Publié le 29.04.2019 | Texte: Pieter T'Jonck

Créé voici 100 ans par Walter Gropius, le Bauhaus, qui a eu une importance considérable dans l’évolution de l’art, du design et de l’architecture en Europe, n’est pas tout simplement tombé du ciel. Déjà avant la Première Guerre mondiale, le « Werkbund », dont Gropius était membre, ambitionnait de concilier l’art et l’artisanat avec la nouvelle ère et la production industrielle. S’agissant d’architecture, ce Werkbund a même obtenu beaucoup plus de résultats pendant la grande période du Bauhaus. La pédagogie révolutionnaire du Bauhaus, elle aussi, a émergé plus tôt et ailleurs. Le Land allemand du Bade-Wurtemberg (Ba-Wü) saisit l’occasion des 100 ans du Bauhaus pour exposer « sa » contribution à cette histoire.

**Objectif de la tâche:** Recopiez mot pour mot l'intégralité du texte sur le centenaire du Bauhaus. Les lignes qui suivent n'ont aucun lien avec le texte.

**Données d'estimation de pose de caméra:**

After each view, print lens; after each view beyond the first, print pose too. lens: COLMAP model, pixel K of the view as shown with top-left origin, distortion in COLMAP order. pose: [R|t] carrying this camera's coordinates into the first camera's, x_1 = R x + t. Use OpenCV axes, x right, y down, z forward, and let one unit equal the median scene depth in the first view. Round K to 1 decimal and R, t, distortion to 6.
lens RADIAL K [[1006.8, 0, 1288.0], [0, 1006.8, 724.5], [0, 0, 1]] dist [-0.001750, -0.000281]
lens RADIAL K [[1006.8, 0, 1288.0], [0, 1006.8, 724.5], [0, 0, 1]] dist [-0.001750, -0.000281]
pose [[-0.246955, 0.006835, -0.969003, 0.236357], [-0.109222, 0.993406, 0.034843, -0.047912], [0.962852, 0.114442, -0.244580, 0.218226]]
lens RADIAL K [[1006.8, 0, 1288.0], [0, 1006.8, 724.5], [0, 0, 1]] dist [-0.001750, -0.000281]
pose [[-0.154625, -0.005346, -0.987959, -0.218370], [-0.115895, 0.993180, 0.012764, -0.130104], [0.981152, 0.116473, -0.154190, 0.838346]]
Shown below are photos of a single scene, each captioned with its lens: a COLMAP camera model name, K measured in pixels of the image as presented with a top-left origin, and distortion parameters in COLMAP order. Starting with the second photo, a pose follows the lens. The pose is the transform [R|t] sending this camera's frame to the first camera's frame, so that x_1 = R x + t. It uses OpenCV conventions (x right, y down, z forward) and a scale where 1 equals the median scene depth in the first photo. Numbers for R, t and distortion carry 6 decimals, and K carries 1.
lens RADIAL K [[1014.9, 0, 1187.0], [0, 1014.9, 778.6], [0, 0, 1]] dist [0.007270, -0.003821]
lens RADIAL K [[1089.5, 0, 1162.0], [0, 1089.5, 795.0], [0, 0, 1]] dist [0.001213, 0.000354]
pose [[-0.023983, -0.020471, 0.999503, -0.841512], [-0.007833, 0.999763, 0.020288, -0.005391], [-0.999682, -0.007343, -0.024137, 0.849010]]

**Résultat obtenu:**
Publié le 29.04.2019 | Texte: Pieter T'Jonck

Créé voici 100 ans par Walter Gropius, le Bauhaus, qui a eu une importance considérable dans l’évolution de l’art, du design et de l’architecture en Europe, n’est pas tout simplement tombé du ciel. Déjà avant la Première Guerre mondiale, le « Werkbund », dont Gropius était membre, ambitionnait de concilier l’art et l’artisanat avec la nouvelle ère et la production industrielle. S’agissant d’architecture, ce Werkbund a même obtenu beaucoup plus de résultats pendant la grande période du Bauhaus. La pédagogie révolutionnaire du Bauhaus, elle aussi, a émergé plus tôt et ailleurs. Le Land allemand du Bade-Wurtemberg (Ba-Wü) saisit l’occasion des 100 ans du Bauhaus pour exposer « sa » contribution à cette histoire.